What You Need to Know About Storing Financial Data in the Cloud

What You Need to Know About Storing Financial Data in the Cloud
Published On August 27, 2019
Organizations must continually examine and strengthen their cloud security to prevent hackers from gaining access to their critical financial information.In light of recent malware attacks that affected financial services customers’ data stored in the cloud, organizations should take a hard look at how they’re securing their financial information.
One notable example, as discussed in a CIO Dive article, was a data breach at Capital One that exposed the cloud-stored data of 106 million customers. It’s certainly not the only one; according to an SC Media article, the number of compromised credit cards increased 212% in 2019, compared with the prior year. Additionally, instances of malicious apps more than doubled.
Data protection is an ongoing process. Hackers continue to develop new malware and rely on old attack methods, such as social engineering, to uncover and gain access to critical authentication information. Therefore, financial services firms and other organizations must continually examine and strengthen their security precautions to thwart as many of these threats as possible.
‘Bare Metal’ Computers at Risk
Hackers can slip malware into bare metal cloud computers, cautioned a recent Wired article. Researchers rented a computer from a cloud-computing provider, changed its firmware and hid the changes before returning the computer. Though the researchers made non-malicious changes, they cautioned that an unscrupulous person could do the same thing and embed malware before returning the rented computer. To protect against such issues in the cloud, the financial services firm should confirm that the cloud provider “sanitizes” virtual machines to remove any malware from a previous user prior to use.
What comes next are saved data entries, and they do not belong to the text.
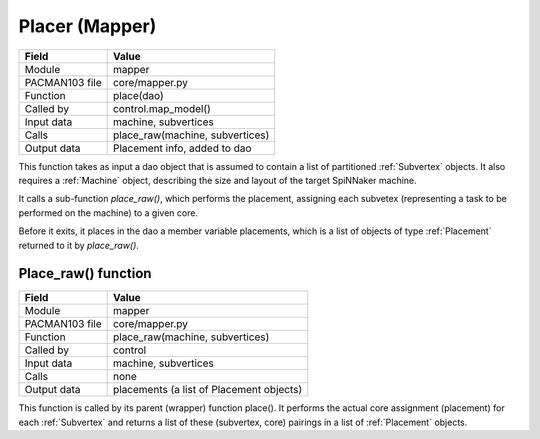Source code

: 
.. _PlacerInterfaces:

Placer (Mapper)
---------------

=================== =========================================
    Field                Value
=================== =========================================
 Module                mapper
 PACMAN103 file        core/mapper.py
 Function              place(dao)
 Called by             control.map_model()
 Input data            machine, subvertices
 Calls                 place_raw(machine, subvertices)
 Output data           Placement info, added to dao
=================== =========================================

This function takes as input a dao object that is assumed to contain a list
of partitioned :ref:`Subvertex` objects. It also requires a :ref:`Machine` 
object, describing the size and layout of the target SpiNNaker machine.

It calls a sub-function *place_raw()*, which performs the placement, assigning
each subvetex (representing a task to be performed on the machine) to a
given core.

Before it exits, it places in the dao a member variable placements, which is
a list of objects of type :ref:`Placement` returned to it by *place_raw()*.

Place_raw() function
********************

=================== =========================================
    Field                Value
=================== =========================================
 Module                mapper
 PACMAN103 file        core/mapper.py
 Function              place_raw(machine, subvertices)
 Called by             control
 Input data            machine, subvertices
 Calls                 none
 Output data           placements (a list of Placement objects)
=================== =========================================

This function is called by its parent (wrapper) function place(). It performs 
the actual core assignment (placement) for each :ref:`Subvertex` and returns
a list of these (subvertex, core) pairings in a list of :ref:`Placement` objects.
Misconfigured Servers Unveil Sensitive Data
One of the biggest vulnerabilities for data stored in the cloud comes from misconfigured servers. Misconfigured servers were blamed for exposing more than 2.3 billion public files, many with sensitive information such as credit card numbers and medical information, according to ZDNet.
Financial services firms should encrypt stored data and take other security precautions in the cloud as they do with storage on premises. That includes reviewing how servers are configured to avoid accidentally exposing sensitive data when making other files publicly available.
Misconfigured S3 ‘Buckets’ Put Data at Risk
Similarly, other malware targets S3 storage “buckets” that have configuration errors in order to steal the information, as discussed in a Wired article. The S3 buckets are similar to computer file folders, and are used to store objects, consisting of data and its descriptive metadata. Over the span of several months, a theft ring used this method to breach 17,000 domains in order to steal credit card numbers.
Financial services firms need to work with their cloud storage provider to ensure that storage protocols are correctly configured and constantly monitored.
Protection at Three Levels
Entrepreneur.com recommends that financial services and other organizations use programming standards designed to protect data at the application, cloud service middleware and infrastructure levels. For example:
- At the application level, use individual cryptographic algorithms with strong Secure Shell (SSH) to access the hosts to protect data.
- At the cloud service middleware level, cloud users need to take precautions to protect against spam snooping and sniffing. To protect against such threats, a cloud service provider will be able to help you follow best practices.
- At the infrastructure level, organizations should use efficient, secure cloud authentication and user abstraction. Additionally, authenticate virtual machines working together — any unauthenticated virtual machine is a threat to any authenticated virtual machine.
Work with a Seasoned Cloud Security Expert
As you seek to re-examine and strengthen your cloud security efforts, work with a well-seasoned cloud security partner who follows industry security procedures and can also advise you on best practices. A good partner ensures that malware and other threats won’t find an opportunity to compromise both your company’s and customers’ sensitive data.